Count the lines in the material below that contain the string "newSketch". Give only the number.

— Start of STORED ROWS —

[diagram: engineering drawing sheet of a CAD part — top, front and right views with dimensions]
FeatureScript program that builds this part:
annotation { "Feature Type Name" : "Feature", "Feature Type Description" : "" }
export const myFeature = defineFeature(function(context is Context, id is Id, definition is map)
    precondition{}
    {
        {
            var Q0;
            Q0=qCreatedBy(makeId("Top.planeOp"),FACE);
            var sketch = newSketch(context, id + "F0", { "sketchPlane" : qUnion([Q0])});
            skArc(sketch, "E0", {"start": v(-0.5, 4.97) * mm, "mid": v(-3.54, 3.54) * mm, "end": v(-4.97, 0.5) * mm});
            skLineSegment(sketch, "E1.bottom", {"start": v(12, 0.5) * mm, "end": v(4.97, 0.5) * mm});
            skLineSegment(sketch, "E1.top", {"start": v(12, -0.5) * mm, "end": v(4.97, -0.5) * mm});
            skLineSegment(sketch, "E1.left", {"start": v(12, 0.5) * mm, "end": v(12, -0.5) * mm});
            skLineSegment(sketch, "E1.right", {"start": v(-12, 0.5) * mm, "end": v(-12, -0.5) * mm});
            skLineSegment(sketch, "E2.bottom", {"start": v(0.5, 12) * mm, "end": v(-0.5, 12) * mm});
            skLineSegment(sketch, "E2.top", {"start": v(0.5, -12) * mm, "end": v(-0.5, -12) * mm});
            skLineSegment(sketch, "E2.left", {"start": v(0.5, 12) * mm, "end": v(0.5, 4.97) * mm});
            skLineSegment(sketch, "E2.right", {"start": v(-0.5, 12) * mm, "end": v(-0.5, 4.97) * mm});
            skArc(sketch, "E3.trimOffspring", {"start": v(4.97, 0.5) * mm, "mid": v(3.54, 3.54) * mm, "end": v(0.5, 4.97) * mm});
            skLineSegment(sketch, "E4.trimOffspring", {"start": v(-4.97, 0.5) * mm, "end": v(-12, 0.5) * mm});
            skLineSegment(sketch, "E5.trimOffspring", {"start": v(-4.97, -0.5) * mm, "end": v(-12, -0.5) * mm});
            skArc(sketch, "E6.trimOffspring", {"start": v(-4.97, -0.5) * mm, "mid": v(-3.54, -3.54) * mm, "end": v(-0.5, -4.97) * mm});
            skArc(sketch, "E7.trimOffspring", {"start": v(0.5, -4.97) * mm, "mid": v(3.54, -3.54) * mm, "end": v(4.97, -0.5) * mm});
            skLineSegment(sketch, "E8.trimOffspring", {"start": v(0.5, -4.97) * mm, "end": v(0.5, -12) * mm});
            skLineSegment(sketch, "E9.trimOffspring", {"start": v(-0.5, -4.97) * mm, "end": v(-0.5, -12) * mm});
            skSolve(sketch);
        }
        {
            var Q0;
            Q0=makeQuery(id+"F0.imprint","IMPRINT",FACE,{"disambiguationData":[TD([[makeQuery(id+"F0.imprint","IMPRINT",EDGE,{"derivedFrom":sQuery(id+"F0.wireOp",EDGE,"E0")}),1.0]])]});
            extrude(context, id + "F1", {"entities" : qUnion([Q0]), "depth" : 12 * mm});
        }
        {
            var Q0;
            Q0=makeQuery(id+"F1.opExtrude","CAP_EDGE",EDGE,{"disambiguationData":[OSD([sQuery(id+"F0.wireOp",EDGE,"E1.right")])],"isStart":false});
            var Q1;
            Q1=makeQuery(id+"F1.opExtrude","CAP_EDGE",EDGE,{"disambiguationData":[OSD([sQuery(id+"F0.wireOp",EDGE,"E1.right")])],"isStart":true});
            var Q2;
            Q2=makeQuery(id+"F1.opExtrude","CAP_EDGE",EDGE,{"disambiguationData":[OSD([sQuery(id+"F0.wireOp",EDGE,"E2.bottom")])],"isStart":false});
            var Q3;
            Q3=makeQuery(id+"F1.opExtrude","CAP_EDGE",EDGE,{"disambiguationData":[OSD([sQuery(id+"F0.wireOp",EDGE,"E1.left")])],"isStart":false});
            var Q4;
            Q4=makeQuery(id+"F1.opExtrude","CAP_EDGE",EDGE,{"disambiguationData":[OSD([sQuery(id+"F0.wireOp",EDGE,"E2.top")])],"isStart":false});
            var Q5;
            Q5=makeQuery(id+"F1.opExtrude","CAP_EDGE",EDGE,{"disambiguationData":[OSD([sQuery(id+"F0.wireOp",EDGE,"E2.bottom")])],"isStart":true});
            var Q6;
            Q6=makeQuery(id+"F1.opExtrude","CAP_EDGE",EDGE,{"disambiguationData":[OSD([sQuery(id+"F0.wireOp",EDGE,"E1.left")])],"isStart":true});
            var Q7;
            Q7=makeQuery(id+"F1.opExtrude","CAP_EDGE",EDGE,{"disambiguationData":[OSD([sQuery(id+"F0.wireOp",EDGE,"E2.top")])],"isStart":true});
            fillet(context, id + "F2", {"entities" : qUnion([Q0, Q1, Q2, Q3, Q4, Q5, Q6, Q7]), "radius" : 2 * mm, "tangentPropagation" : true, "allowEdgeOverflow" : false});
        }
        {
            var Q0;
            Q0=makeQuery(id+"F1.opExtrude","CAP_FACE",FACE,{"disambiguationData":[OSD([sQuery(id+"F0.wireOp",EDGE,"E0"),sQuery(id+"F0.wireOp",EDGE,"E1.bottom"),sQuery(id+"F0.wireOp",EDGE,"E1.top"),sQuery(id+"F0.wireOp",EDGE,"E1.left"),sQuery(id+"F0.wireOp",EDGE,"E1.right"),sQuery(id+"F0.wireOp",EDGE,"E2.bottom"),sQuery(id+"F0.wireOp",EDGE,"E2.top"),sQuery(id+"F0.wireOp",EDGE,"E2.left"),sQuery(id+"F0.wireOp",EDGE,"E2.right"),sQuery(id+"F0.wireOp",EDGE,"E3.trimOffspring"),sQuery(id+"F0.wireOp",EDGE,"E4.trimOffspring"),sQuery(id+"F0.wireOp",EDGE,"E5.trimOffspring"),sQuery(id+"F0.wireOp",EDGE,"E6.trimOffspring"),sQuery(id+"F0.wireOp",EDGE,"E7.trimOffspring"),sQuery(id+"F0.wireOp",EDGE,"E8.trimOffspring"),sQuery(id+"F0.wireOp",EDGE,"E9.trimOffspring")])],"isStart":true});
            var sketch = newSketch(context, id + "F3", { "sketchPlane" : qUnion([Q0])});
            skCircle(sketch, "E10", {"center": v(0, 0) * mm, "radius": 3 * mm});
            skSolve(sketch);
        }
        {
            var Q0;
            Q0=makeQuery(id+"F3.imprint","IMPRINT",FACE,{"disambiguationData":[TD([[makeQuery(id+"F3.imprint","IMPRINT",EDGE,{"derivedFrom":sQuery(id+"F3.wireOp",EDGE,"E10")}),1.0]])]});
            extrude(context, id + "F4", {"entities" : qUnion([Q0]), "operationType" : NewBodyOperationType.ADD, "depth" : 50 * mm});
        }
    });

— End of STORED ROWS —

ANSWER IN FULL: 2